§ PROVIDED ENTRIES
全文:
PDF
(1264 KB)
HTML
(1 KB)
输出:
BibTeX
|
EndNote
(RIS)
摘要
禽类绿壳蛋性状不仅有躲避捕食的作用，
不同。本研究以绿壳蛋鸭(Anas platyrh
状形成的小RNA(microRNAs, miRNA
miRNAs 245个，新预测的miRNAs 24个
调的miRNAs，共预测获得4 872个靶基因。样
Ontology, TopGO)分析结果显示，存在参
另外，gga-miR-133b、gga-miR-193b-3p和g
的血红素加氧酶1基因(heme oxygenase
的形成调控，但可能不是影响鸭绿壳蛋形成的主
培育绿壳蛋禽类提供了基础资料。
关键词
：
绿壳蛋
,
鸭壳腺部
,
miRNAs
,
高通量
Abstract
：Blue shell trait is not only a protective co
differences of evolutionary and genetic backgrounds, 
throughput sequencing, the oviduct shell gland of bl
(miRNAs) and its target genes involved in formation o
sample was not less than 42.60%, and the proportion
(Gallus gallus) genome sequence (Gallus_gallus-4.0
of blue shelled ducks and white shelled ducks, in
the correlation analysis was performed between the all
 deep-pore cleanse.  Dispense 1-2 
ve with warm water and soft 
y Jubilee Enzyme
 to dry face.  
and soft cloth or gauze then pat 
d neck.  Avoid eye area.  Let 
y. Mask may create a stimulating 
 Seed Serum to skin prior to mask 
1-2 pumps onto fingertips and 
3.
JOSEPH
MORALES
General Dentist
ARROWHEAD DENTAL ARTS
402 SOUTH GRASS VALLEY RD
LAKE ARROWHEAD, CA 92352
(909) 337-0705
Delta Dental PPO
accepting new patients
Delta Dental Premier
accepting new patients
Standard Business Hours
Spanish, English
==
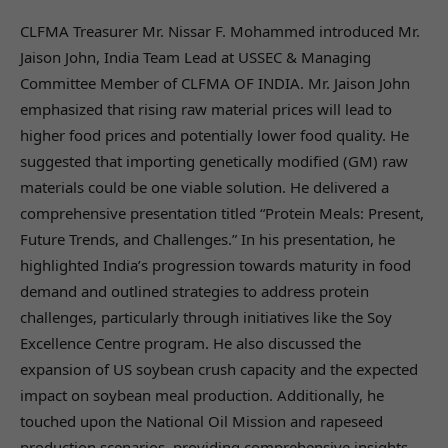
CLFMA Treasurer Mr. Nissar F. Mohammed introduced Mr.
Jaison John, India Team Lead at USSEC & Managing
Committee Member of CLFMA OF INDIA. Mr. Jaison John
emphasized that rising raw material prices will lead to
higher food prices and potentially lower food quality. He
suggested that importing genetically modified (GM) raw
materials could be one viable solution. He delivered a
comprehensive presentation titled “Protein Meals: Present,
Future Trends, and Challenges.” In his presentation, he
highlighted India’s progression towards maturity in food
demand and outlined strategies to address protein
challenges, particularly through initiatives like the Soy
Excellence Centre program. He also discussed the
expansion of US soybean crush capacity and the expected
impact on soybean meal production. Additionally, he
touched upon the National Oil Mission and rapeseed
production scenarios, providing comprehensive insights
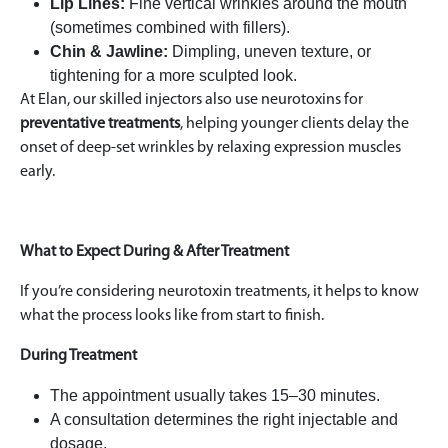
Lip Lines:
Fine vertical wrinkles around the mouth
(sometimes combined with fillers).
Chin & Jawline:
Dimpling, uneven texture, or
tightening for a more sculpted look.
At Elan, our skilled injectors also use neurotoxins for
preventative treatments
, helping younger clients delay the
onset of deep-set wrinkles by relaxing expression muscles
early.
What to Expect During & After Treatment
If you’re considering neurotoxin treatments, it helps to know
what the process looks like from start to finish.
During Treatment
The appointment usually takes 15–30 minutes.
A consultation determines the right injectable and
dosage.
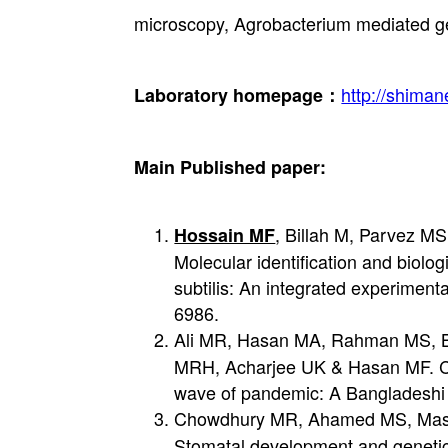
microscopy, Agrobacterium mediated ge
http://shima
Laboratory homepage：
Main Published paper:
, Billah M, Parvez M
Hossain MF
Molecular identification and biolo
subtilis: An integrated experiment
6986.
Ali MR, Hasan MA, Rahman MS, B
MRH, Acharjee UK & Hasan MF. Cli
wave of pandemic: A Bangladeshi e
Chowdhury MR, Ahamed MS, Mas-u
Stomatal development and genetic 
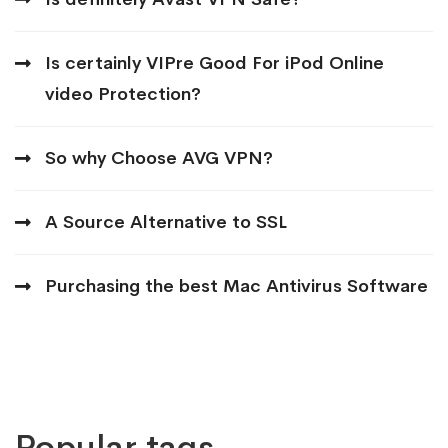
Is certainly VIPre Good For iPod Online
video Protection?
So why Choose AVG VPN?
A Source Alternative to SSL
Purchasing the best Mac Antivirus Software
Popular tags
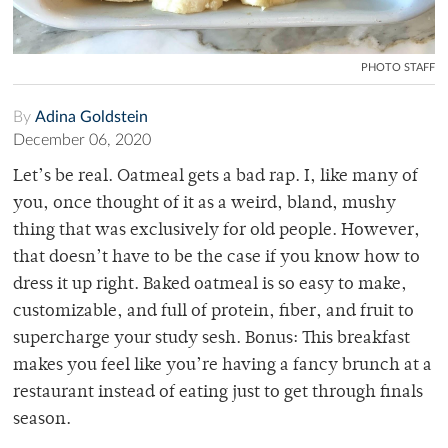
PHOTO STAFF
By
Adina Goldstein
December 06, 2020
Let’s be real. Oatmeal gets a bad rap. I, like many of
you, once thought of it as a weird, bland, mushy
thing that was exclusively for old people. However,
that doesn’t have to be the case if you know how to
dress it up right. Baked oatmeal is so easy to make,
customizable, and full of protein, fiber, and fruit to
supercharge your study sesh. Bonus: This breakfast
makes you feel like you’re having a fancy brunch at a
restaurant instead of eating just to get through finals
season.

§ TASK STATEMENT
Go through the entries and report every line with the string "soybean".

§ SOLUTION FOR THIS TASK
expansion of US soybean crush capacity and the expected
impact on soybean meal production. Additionally, he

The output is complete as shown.